Johnson v.Transportation Agency Facts: Johnson, a white male, was passed over for a promotion. All qualified candidates were given scored interviews. Johnson was tied for 2 nd highest score (75), while Joyce, the woman who received the promotion, scored next highest (73). Issue: Did Joyce’s promotion, based on the agency’s affirmative action plan, violate Title VII? Held: The agency’s action was legal and acceptable because it existed to remedy a documented problem of underutilization of women, without unduly burdening males.

Legality under the U.S. Constitution In constitutional cases, courts review racial preferences with strict scrutiny – the most stringent form of judicial review of government actions.strict scrutiny A public employer must show: –The plan services a compelling governmental interest, and –The measures employed are narrowly tailored.

Drafting Affirmative Action Plans EEOC guidelines require that affirmative action plans have 3 main components: –A reasonable self-analysis, –A reasonable basis for concluding that action is appropriate, and –Reasonable action.

Drafting Affirmative Action Plans When is it legal? The Courts have asked: Is there a compelling state interest? –Such as remedying past discrimination Is the plan narrowly drawn? –Does it cause the least possible harm? –Does it not unnecessarily trample on the rights of other employees? Is it a temporary measure?

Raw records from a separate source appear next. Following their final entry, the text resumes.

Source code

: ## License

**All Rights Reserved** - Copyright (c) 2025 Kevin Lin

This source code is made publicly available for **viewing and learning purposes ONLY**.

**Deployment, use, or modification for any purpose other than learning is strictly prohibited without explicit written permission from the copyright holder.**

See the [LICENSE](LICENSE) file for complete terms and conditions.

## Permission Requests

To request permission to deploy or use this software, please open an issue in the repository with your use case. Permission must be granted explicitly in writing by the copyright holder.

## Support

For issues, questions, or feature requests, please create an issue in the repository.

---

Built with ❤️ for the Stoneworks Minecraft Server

Effects of Affirmative Action Many believe that people hired through affirmative action have lesser qualifications. But, a major study found that: –Firms using affirmative action recruited somewhat more women and minorities. –Such hires had somewhat lower educational credentials. –Job performance levels were equal to or exceeded job performance levels of others in the firm. –Greater training by such firms appears to counteract any lower educational credentials of people hired.

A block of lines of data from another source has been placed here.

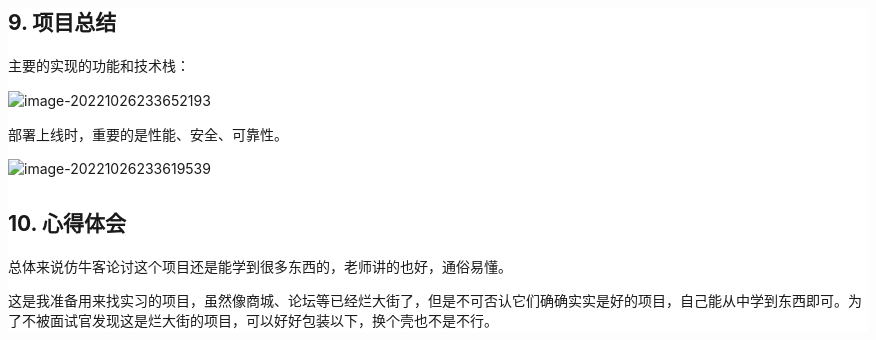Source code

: 







## 9. 项目总结

主要的实现的功能和技术栈：

![image-20221026233652193](https://run-notes.oss-cn-beijing.aliyuncs.com/notes/202210262337123.png)

部署上线时，重要的是性能、安全、可靠性。

![image-20221026233619539](https://run-notes.oss-cn-beijing.aliyuncs.com/notes/202210262337052.png)





## 10. 心得体会

总体来说仿牛客论讨这个项目还是能学到很多东西的，老师讲的也好，通俗易懂。

这是我准备用来找实习的项目，虽然像商城、论坛等已经烂大街了，但是不可否认它们确确实实是好的项目，自己能从中学到东西即可。为了不被面试官发现这是烂大街的项目，可以好好包装以下，换个壳也不是不行。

Just the Facts An employee sought a promotion to manager. Requirements for the job included a graduate business degree and 5 to 7 years of sourcing-related experience. The employee received the highest score on a panel interview. Shortly after, the employer received an inquiry from an African American woman. The HR Department determined that the woman was qualified, even though she did not have 5 years of sourcing experience. She received 2 points less on the interview than the employee, but she was hired. A member of the panel later told the employee that, although his interview had gone well, he believed that the hiring manager “had a diversity issue” because she was a member of the company’s Workforce Diversity Program and it would have looked bad if she hired all whites for positions reporting to her. The manager denied basing the decision on race and cited a number of qualities that she said made the African American woman hired the best candidate. –Reilly v. TXU Corp., 2008 U.S. App. LEXIS 5657 (5 th Cir.)Reilly v. TXU Corp

What Would You Do? You are the manager of a small restaurant owned by a local family. The restaurant is very much in the mold of Hooter’s, where virtually all of the servers are female and scantily clad. But you have just read that, following a suit brought by EEOC against Hooters for sex discrimination against men, Hooter’s agreed to settle the case in part by agreeing to hire males to work as servers. Since your restaurant is very similar to the Hooter’s brand, hiring only women as servers, you can see that you have a problem. What would you do?